On 7 August 2013 17:00, Sudeep KarkadaNagesha Sudeep.KarkadaNagesha@arm.com wrote:
Any particular reason we need this check in all drivers after your commit: 5a1c0228 "cpufreq: Avoid calling cpufreq driver's target() routine if target_freq == policy->cur"
I think it can removed from all drivers, am I missing something ?
Yeah.. Just a bit though :)
So, cpufreq core checks this when we call target for any frequency. Now, cpufreq driver actually does a cpufreq_frequency_table_target() and so the frequency may vary than what is requested, in case requested frequency isn't picked from the table.
In such cases we check it again to be sure that we aren't at this frequency already..

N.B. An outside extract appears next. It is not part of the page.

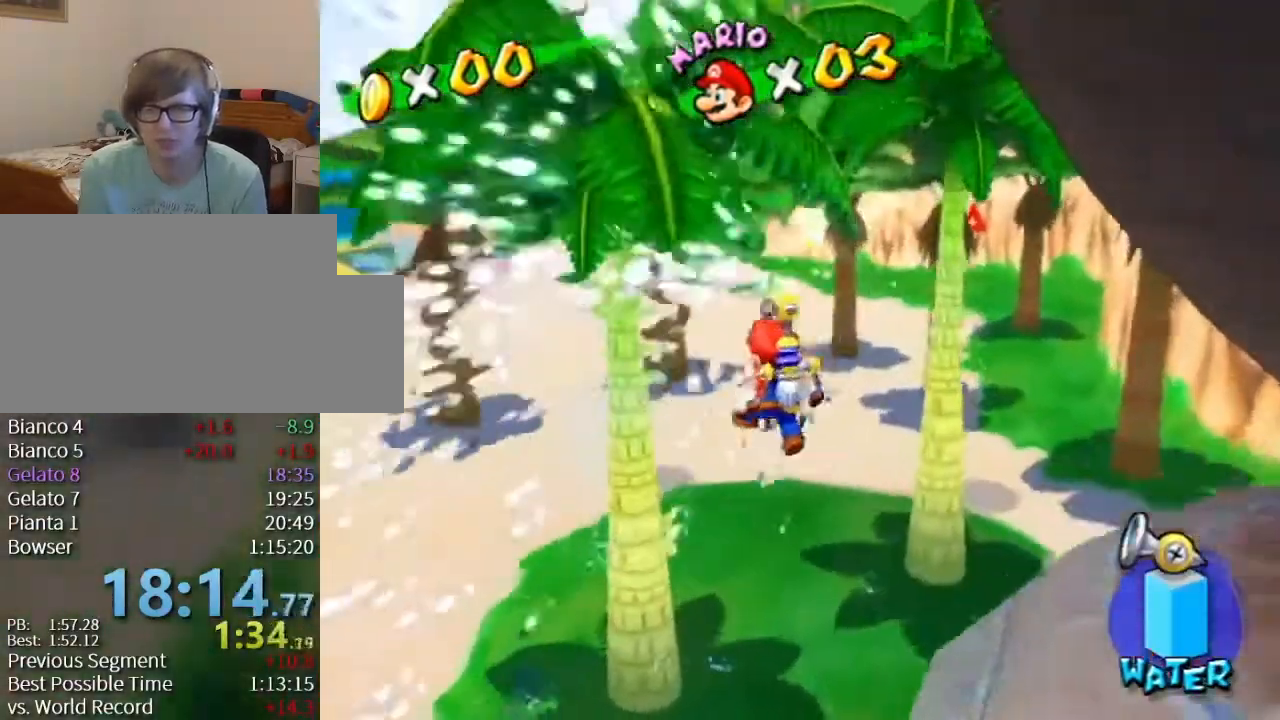
{"buttons": [], "left_stick": "up-right", "right_stick": "right", "events": [[233, "left_stick", "up-right"], [300, "right_stick", "right"]]}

Earlier I thought of calling cpufreq_frequency_table_target() in the core before calling target but dropped the idea as I wasn't sure of the side effects.
@Rafael: Do you see why we shouldn't/can't call cpufreq_frequency_table_target() from the core itself and so drivers never need to do it?
On Wednesday, August 07, 2013 05:03:59 PM Viresh Kumar wrote:
On 7 August 2013 17:00, Sudeep KarkadaNagesha Sudeep.KarkadaNagesha@arm.com wrote:
Any particular reason we need this check in all drivers after your commit: 5a1c0228 "cpufreq: Avoid calling cpufreq driver's target() routine if target_freq == policy->cur"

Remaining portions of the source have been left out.